§ **DATA TO USE**:
===============

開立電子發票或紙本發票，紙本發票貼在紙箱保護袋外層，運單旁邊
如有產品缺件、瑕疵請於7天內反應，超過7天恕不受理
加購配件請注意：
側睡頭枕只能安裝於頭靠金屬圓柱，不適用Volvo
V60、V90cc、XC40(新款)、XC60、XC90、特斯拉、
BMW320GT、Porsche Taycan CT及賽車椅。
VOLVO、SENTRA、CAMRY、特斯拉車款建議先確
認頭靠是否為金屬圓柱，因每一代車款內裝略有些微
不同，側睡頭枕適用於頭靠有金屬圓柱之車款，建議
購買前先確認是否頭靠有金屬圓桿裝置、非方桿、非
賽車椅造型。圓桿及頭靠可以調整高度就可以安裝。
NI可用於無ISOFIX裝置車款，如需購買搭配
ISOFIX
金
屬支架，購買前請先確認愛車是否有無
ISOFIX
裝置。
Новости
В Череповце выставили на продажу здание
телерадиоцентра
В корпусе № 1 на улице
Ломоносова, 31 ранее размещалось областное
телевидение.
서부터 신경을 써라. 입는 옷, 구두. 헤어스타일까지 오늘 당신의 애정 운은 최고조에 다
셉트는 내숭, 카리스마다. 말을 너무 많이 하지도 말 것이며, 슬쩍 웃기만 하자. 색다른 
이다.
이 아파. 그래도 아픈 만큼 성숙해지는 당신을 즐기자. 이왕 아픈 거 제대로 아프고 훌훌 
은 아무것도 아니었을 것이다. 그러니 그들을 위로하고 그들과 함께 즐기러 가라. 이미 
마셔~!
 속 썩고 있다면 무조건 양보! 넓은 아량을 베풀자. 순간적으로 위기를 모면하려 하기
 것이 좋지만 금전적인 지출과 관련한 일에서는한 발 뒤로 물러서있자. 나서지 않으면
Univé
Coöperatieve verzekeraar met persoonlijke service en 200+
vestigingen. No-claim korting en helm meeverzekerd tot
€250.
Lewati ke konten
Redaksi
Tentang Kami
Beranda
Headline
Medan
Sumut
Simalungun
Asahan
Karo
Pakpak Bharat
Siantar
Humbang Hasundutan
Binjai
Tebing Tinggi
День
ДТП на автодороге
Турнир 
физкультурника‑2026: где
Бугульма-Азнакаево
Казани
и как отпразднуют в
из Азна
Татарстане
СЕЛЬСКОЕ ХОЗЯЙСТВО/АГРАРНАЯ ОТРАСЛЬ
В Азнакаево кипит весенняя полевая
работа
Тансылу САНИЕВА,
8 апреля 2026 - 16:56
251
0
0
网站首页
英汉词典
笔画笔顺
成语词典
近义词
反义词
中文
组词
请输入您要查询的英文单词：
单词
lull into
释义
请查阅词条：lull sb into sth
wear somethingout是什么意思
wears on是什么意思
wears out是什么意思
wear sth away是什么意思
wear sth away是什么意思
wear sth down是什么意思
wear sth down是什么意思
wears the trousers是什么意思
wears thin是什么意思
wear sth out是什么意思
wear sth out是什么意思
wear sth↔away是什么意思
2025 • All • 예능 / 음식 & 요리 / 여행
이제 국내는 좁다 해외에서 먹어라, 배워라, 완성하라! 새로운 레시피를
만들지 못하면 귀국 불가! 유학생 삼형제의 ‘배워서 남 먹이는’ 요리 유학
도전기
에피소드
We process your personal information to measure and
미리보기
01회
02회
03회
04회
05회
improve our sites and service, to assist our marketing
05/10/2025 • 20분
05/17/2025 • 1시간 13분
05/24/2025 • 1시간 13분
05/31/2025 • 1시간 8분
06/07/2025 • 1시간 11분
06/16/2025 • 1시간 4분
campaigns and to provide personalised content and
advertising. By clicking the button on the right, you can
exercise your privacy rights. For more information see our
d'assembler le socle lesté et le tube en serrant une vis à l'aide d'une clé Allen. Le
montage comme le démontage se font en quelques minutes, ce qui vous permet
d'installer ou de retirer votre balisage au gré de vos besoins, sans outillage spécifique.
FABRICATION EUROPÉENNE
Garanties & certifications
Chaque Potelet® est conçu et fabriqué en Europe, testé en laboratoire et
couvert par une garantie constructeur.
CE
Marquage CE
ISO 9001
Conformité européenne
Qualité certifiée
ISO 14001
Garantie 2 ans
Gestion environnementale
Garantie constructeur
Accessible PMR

===============

§ **EXERCISE**: All entries are to be printed once more, exactly as given.

§ **EXERCISE ANSWER**:
開立電子發票或紙本發票，紙本發票貼在紙箱保護袋外層，運單旁邊
如有產品缺件、瑕疵請於7天內反應，超過7天恕不受理
加購配件請注意：
側睡頭枕只能安裝於頭靠金屬圓柱，不適用Volvo
V60、V90cc、XC40(新款)、XC60、XC90、特斯拉、
BMW320GT、Porsche Taycan CT及賽車椅。
VOLVO、SENTRA、CAMRY、特斯拉車款建議先確
認頭靠是否為金屬圓柱，因每一代車款內裝略有些微
不同，側睡頭枕適用於頭靠有金屬圓柱之車款，建議
購買前先確認是否頭靠有金屬圓桿裝置、非方桿、非
賽車椅造型。圓桿及頭靠可以調整高度就可以安裝。
NI可用於無ISOFIX裝置車款，如需購買搭配
ISOFIX
金
屬支架，購買前請先確認愛車是否有無
ISOFIX
裝置。
Новости
В Череповце выставили на продажу здание
телерадиоцентра
В корпусе № 1 на улице
Ломоносова, 31 ранее размещалось областное
телевидение.
서부터 신경을 써라. 입는 옷, 구두. 헤어스타일까지 오늘 당신의 애정 운은 최고조에 다
셉트는 내숭, 카리스마다. 말을 너무 많이 하지도 말 것이며, 슬쩍 웃기만 하자. 색다른 
이다.
이 아파. 그래도 아픈 만큼 성숙해지는 당신을 즐기자. 이왕 아픈 거 제대로 아프고 훌훌 
은 아무것도 아니었을 것이다. 그러니 그들을 위로하고 그들과 함께 즐기러 가라. 이미 
마셔~!
 속 썩고 있다면 무조건 양보! 넓은 아량을 베풀자. 순간적으로 위기를 모면하려 하기
 것이 좋지만 금전적인 지출과 관련한 일에서는한 발 뒤로 물러서있자. 나서지 않으면
Univé
Coöperatieve verzekeraar met persoonlijke service en 200+
vestigingen. No-claim korting en helm meeverzekerd tot
€250.
Lewati ke konten
Redaksi
Tentang Kami
Beranda
Headline
Medan
Sumut
Simalungun
Asahan
Karo
Pakpak Bharat
Siantar
Humbang Hasundutan
Binjai
Tebing Tinggi
День
ДТП на автодороге
Турнир 
физкультурника‑2026: где
Бугульма-Азнакаево
Казани
и как отпразднуют в
из Азна
Татарстане
СЕЛЬСКОЕ ХОЗЯЙСТВО/АГРАРНАЯ ОТРАСЛЬ
В Азнакаево кипит весенняя полевая
работа
Тансылу САНИЕВА,
8 апреля 2026 - 16:56
251
0
0
网站首页
英汉词典
笔画笔顺
成语词典
近义词
反义词
中文
组词
请输入您要查询的英文单词：
单词
lull into
释义
请查阅词条：lull sb into sth
wear somethingout是什么意思
wears on是什么意思
wears out是什么意思
wear sth away是什么意思
wear sth away是什么意思
wear sth down是什么意思
wear sth down是什么意思
wears the trousers是什么意思
wears thin是什么意思
wear sth out是什么意思
wear sth out是什么意思
wear sth↔away是什么意思
2025 • All • 예능 / 음식 & 요리 / 여행
이제 국내는 좁다 해외에서 먹어라, 배워라, 완성하라! 새로운 레시피를
만들지 못하면 귀국 불가! 유학생 삼형제의 ‘배워서 남 먹이는’ 요리 유학
도전기
에피소드
We process your personal information to measure and
미리보기
01회
02회
03회
04회
05회
improve our sites and service, to assist our marketing
05/10/2025 • 20분
05/17/2025 • 1시간 13분
05/24/2025 • 1시간 13분
05/31/2025 • 1시간 8분
06/07/2025 • 1시간 11분
06/16/2025 • 1시간 4분
campaigns and to provide personalised content and
advertising. By clicking the button on the right, you can
exercise your privacy rights. For more information see our
d'assembler le socle lesté et le tube en serrant une vis à l'aide d'une clé Allen. Le
montage comme le démontage se font en quelques minutes, ce qui vous permet
d'installer ou de retirer votre balisage au gré de vos besoins, sans outillage spécifique.
FABRICATION EUROPÉENNE
Garanties & certifications
Chaque Potelet® est conçu et fabriqué en Europe, testé en laboratoire et
couvert par une garantie constructeur.
CE
Marquage CE
ISO 9001
Conformité européenne
Qualité certifiée
ISO 14001
Garantie 2 ans
Gestion environnementale
Garantie constructeur
Accessible PMR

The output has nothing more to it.